GEOLOGICAL FUTURE OF THE UNIVERSE.

On the whole, the groups and systems of the geologist-imperfectly interpreted as they yet undoubtedly are present a long series of mineral mutations, and of vital gradation and progress. Not progress from imperfection to perfection, but from humbler to more highly organised orders, as if the great design of Nature had been to ascend from the simple conception of materialism to the higher aims of mechanical combination, from mechanism to the subtler elimination of mind, and from mentalism to the still nobler attribute of moralism, as developed alone in the intellect and soul of man. From the lowly sea-weeds of the silurian strata and marsh-plants of the old red sandstone, we rise (speaking in general terms) to the prolific clubmosses, reeds, ferns, and gigantic endogens of the coal measures; from these to the palms, cycads, and pines of the oolite; and from these again to the exogens or true timber-trees of the tertiary and current eras. So also in the animal kingdom: the graptolites and trilobites of the silurian seas are succeeded by the higher crustacea and bone-clad fishes of the old red sandstone; these by the sauroid fishes of the coal-measures; the sauroid fishes by the gigantic saurians and reptiles of the oolite; the reptiles of the oolite by the huge mammalia of the tertiary epoch; and these in time give place to existing species, with man as the crowning form of created existence. This idea of gradulation implies not only an onward change among the rockmaterials of the earth, but also, as plants and animals are influenced in their forms and distributions by external causes, new phases, and arrangements of vitality-the creation of new species,

and the dropping out of others from the great scheme of animated nature. And such is the fact even with respect to the current era. The mastodon, mammoth, and other huge pachyderms that lived from the tertiary into the modern epoch have long since become extinct, leaving their bones in the silts and sands of our valleys. The elk, urus, bear, wild-boar, wolf, and beaver are now extinct in Britain; and what takes place in insular districts must also occur, though more slowly, in continental regions. The dodo of the Mauritius, and the dinornis of New Zealand, are now matters of history; and the same causes that led to the extinction of these, seem hurrying onward to the obliteration of the beaver, ostrich, elephant, kangaroo, and other animals whose circumscribed provinces are gradually being broken in upon by new conditions.

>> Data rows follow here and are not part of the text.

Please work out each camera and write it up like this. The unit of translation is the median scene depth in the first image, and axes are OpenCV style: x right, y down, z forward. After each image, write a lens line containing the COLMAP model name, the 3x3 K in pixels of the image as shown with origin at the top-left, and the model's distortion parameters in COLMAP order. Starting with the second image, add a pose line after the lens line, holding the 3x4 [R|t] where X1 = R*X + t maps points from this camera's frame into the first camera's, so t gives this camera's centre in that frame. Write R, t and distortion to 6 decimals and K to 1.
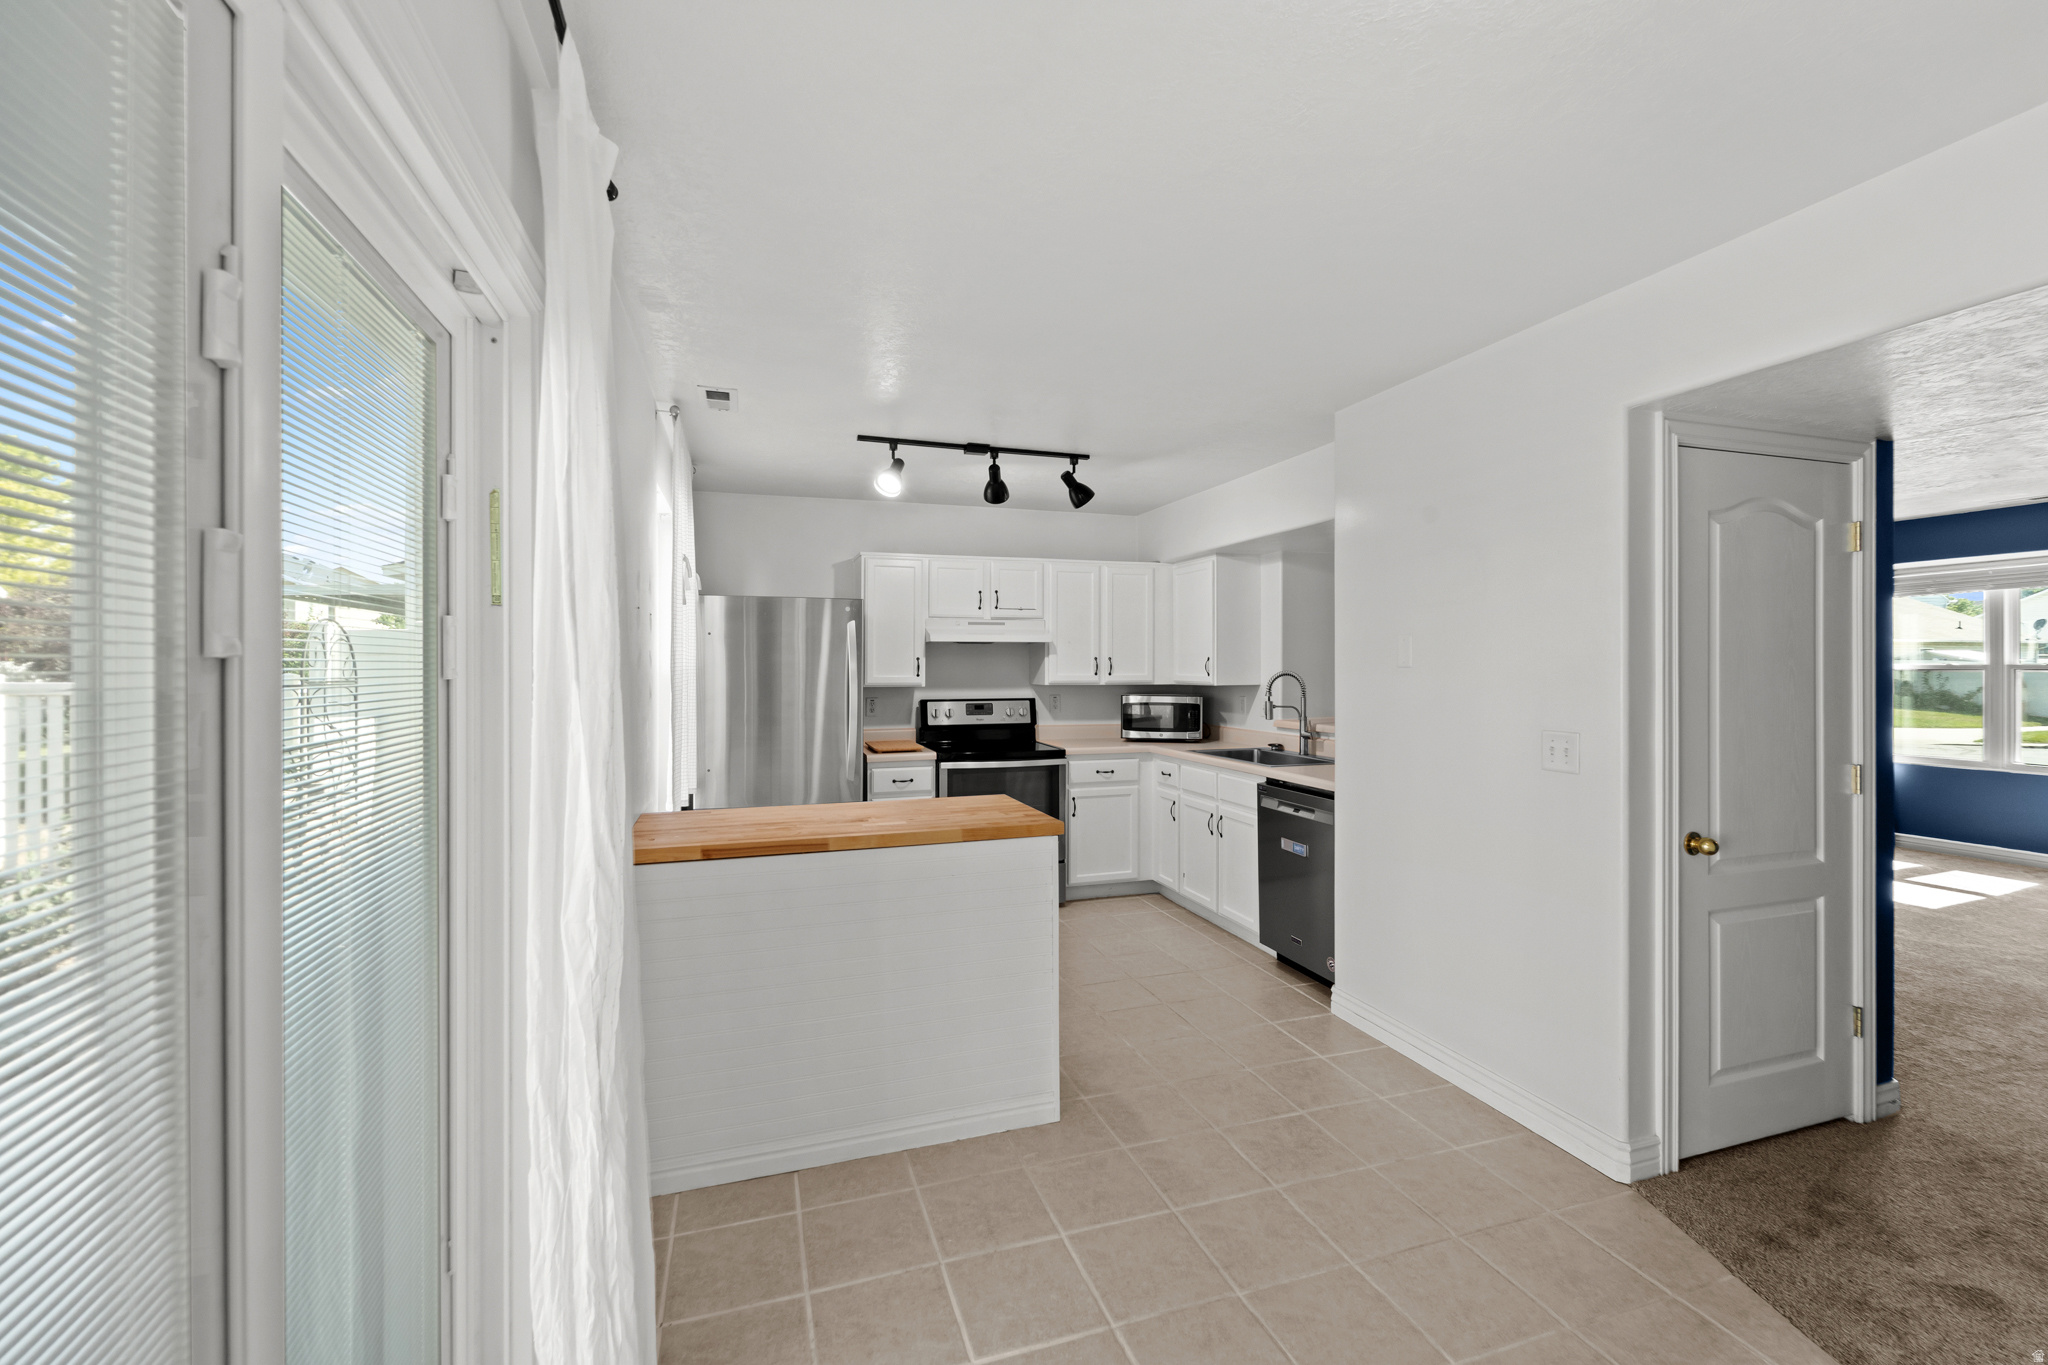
lens RADIAL K [[839.4, 0, 1018.6], [0, 839.4, 669.8], [0, 0, 1]] dist [0.000640, 0.000039]
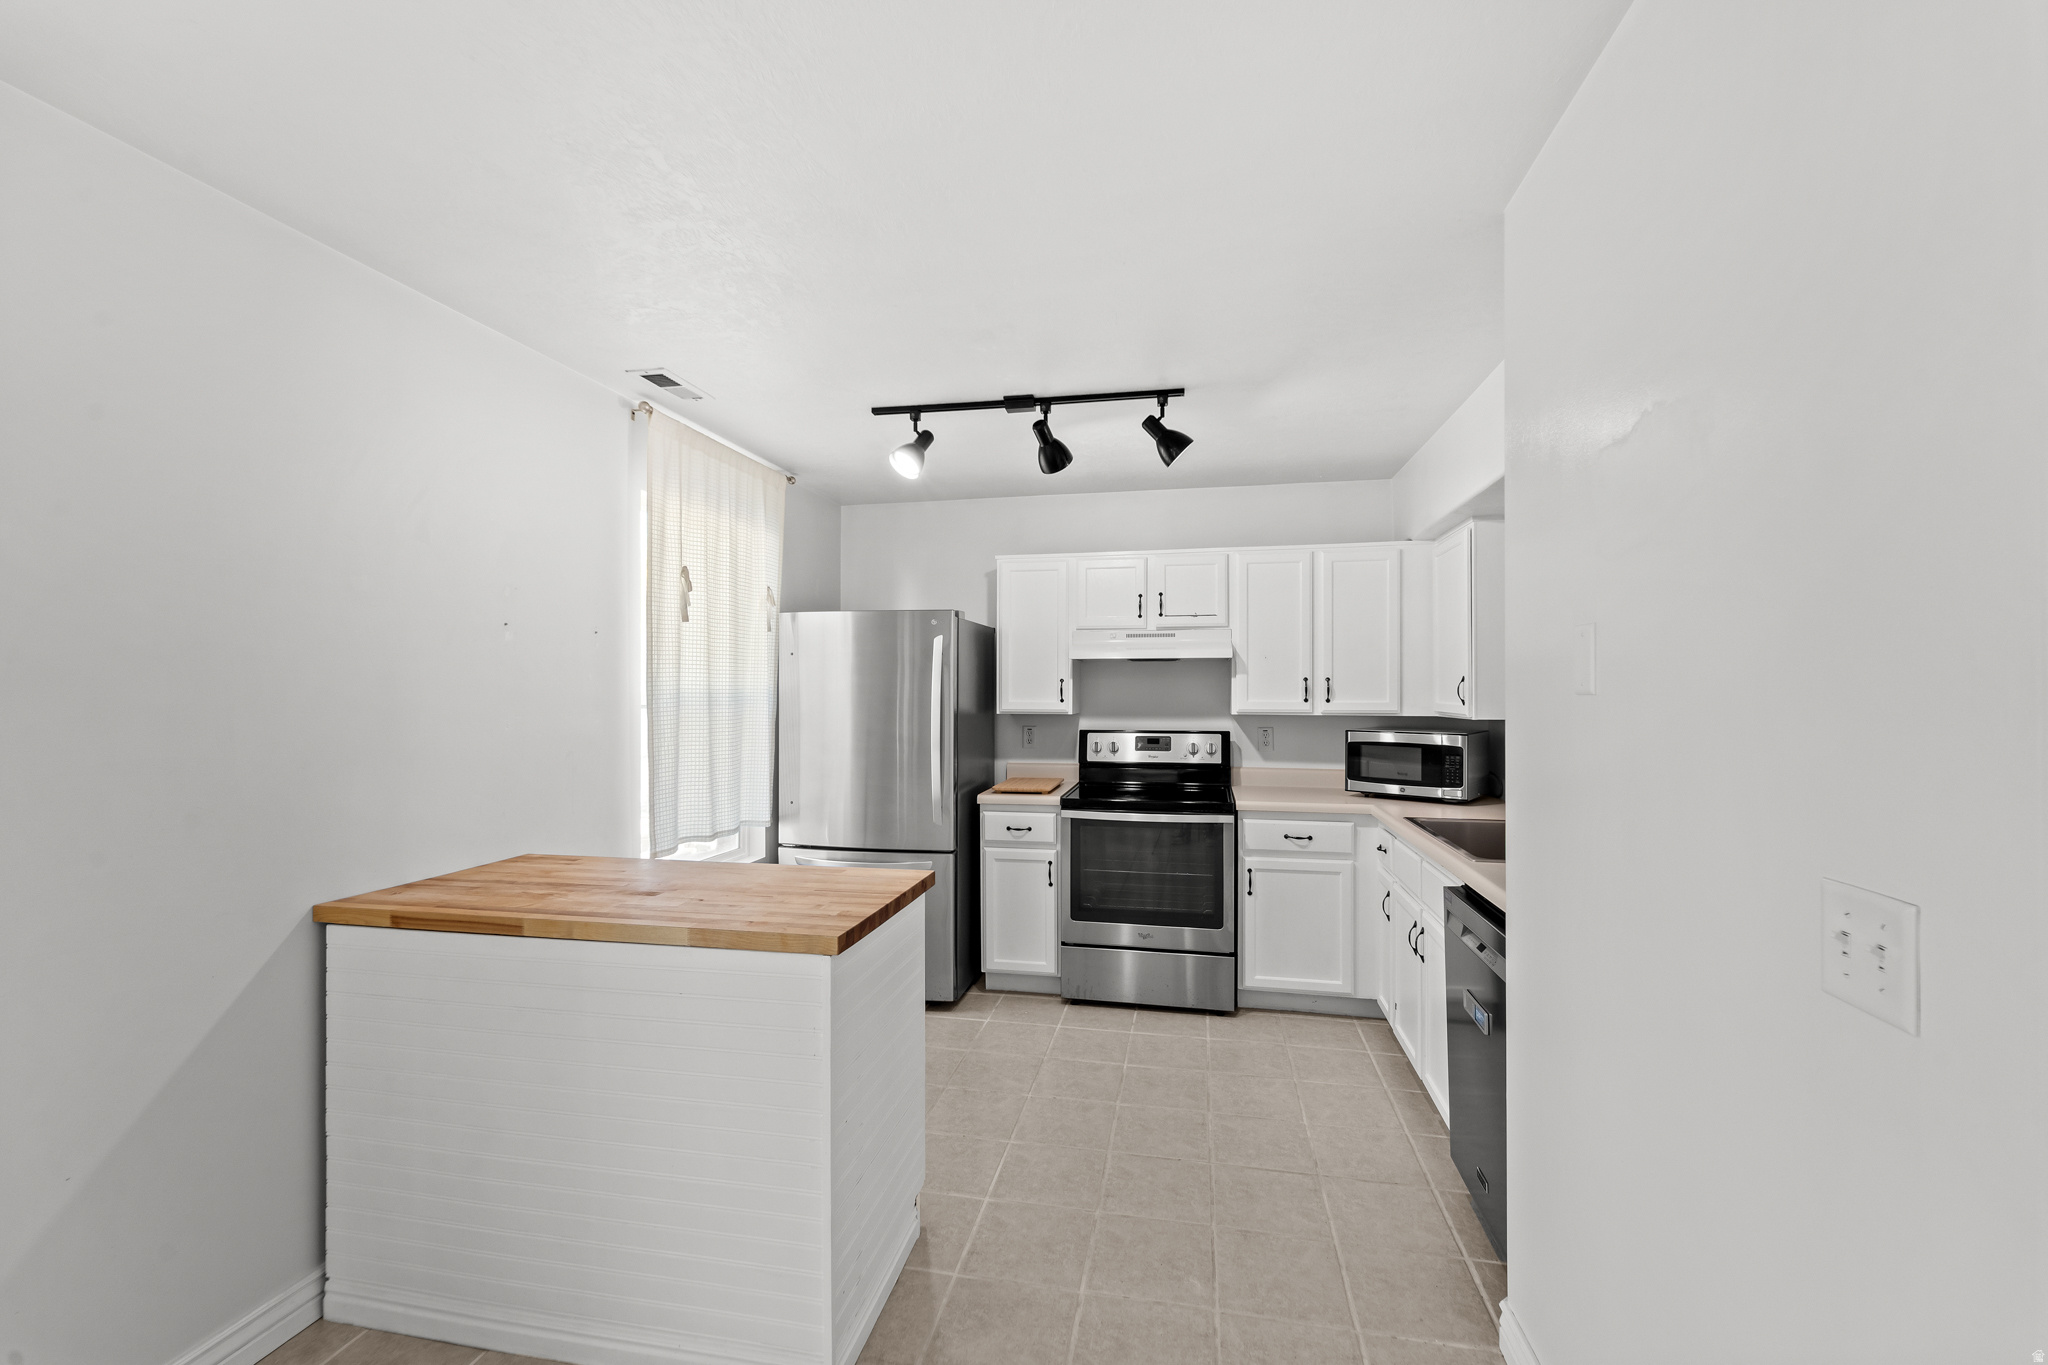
lens RADIAL K [[839.4, 0, 1021.5], [0, 839.4, 684.6], [0, 0, 1]] dist [0.000640, 0.000039]
pose [[0.872728, -0.001731, -0.488204, 0.263627], [-0.002844, 0.999959, -0.008631, -0.001885], [0.488199, 0.008921, 0.872687, 0.279120]]
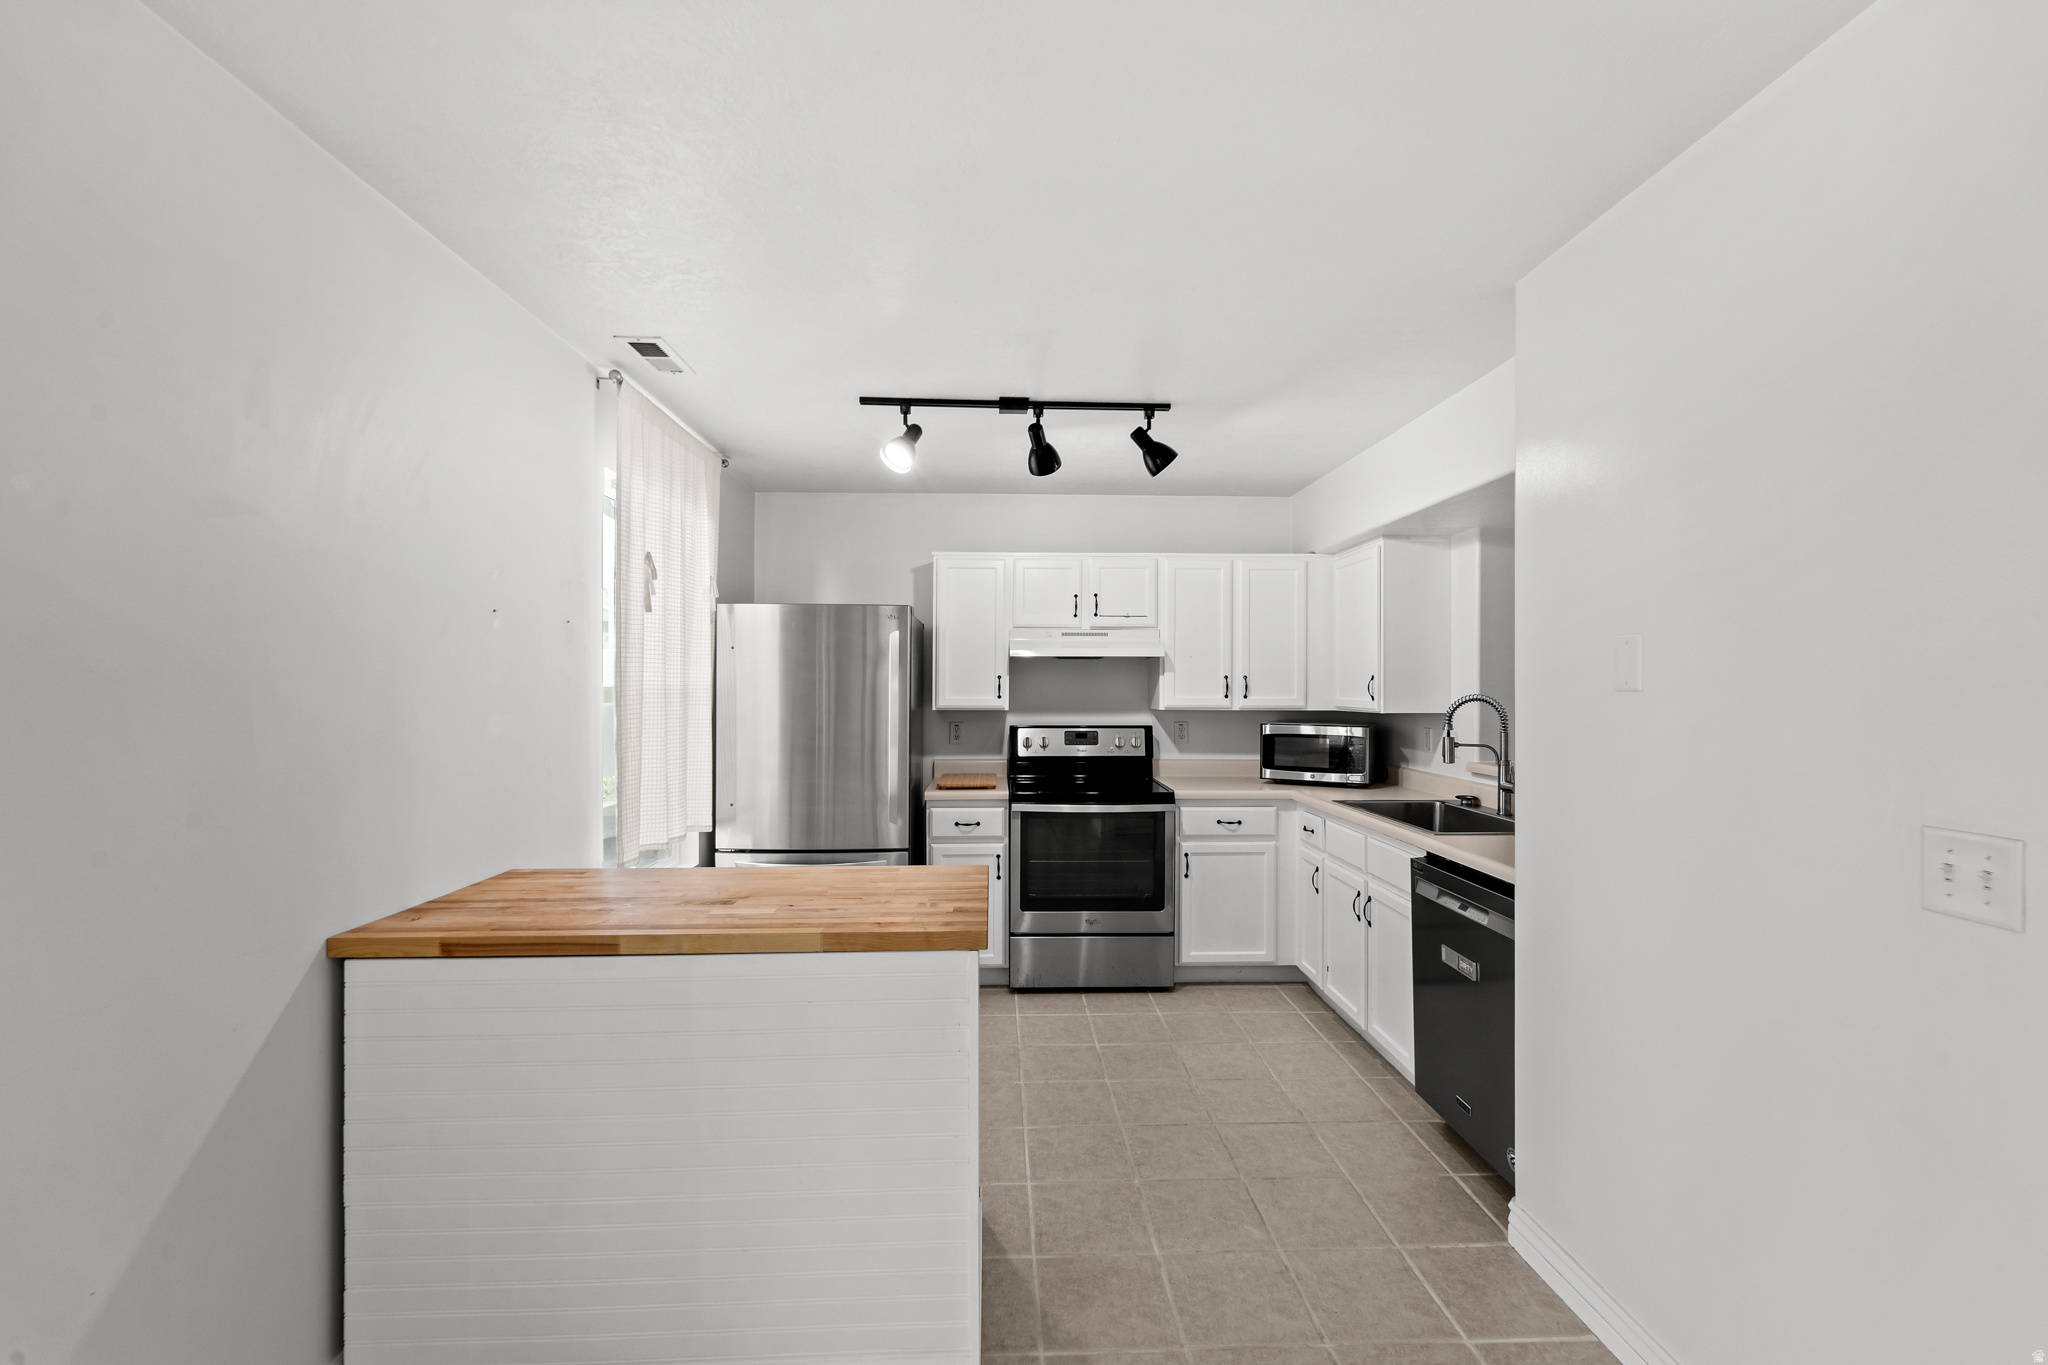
lens RADIAL K [[839.4, 0, 1023.4], [0, 839.4, 683.1], [0, 0, 1]] dist [0.000640, 0.000039]
pose [[0.963118, 0.002493, -0.269066, 0.137245], [-0.004601, 0.999963, -0.007201, -0.001310], [0.269039, 0.008173, 0.963095, 0.212668]]
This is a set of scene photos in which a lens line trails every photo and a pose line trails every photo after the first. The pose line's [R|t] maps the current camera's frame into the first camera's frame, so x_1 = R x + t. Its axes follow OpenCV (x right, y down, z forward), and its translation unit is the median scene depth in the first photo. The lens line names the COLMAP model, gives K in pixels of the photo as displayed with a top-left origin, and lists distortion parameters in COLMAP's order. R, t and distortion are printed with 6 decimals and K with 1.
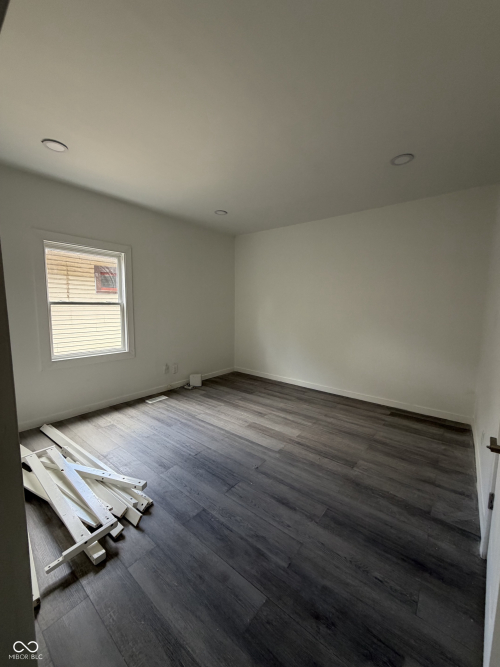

Such facts as these, taken in connexion with the physical changes that are occasionally taking place on the surface of the globe, necessarily lead to speculations as to the conditions and phases of the Future. Respecting these, however, it were in vain to offer even the widest conjecture. Subjected as our planet is to the numerous modifying causes already described, we know that vast changes are now in progress, and that the present aspect of nature will not be the same as those she must assume in the eras that are to follow. But what may be the nature and amount of these changes, what the new conditions brought about by them, or what the races of plants and animals adapted by these conditions, science has yet no available means of determining. This only the philosophical mind rests assured of, that be the future vicissitudes of the globe what they may, they will continue to be the harmonious results of Law and of Order; and that, as throughout the whole of the future, the great COSMICAL DESIGN which geology now labours to reveal, will be steadily upheld by the Omniscient omnipotence of Him "with whom is no variableness, neither shadow of turning."-Advanced Text-Book of Geology, by David Page, F.G.S.

*In the widespread attention recently paid to the study of unfulfilled prophecy, certain writers have been ignorantly charged with prophesying the End of the World; whereas they foretell what is written rather than attempt to foretell what is about to come to pass. They pretend to no interior inspiration; but state their conclusions as inferences from the inspired record, accepting it alone as their only premises, and leaving to their readers to acquiesce or otherwise in their deductions. Thus, the Rev. Dr. Cumming shows, very forcibly, the year 1867 as the eve of the world's long predicted Millennial Rest; and he quotes an array of names who concur with him in looking to 1867 as a great crisis-a testing crisis-intersected by the various lines of prophetic dates.-See "The School of the Prophets," Times, Nov. 3, 1859, a comprehensive view of the subject admirably adapted for its place.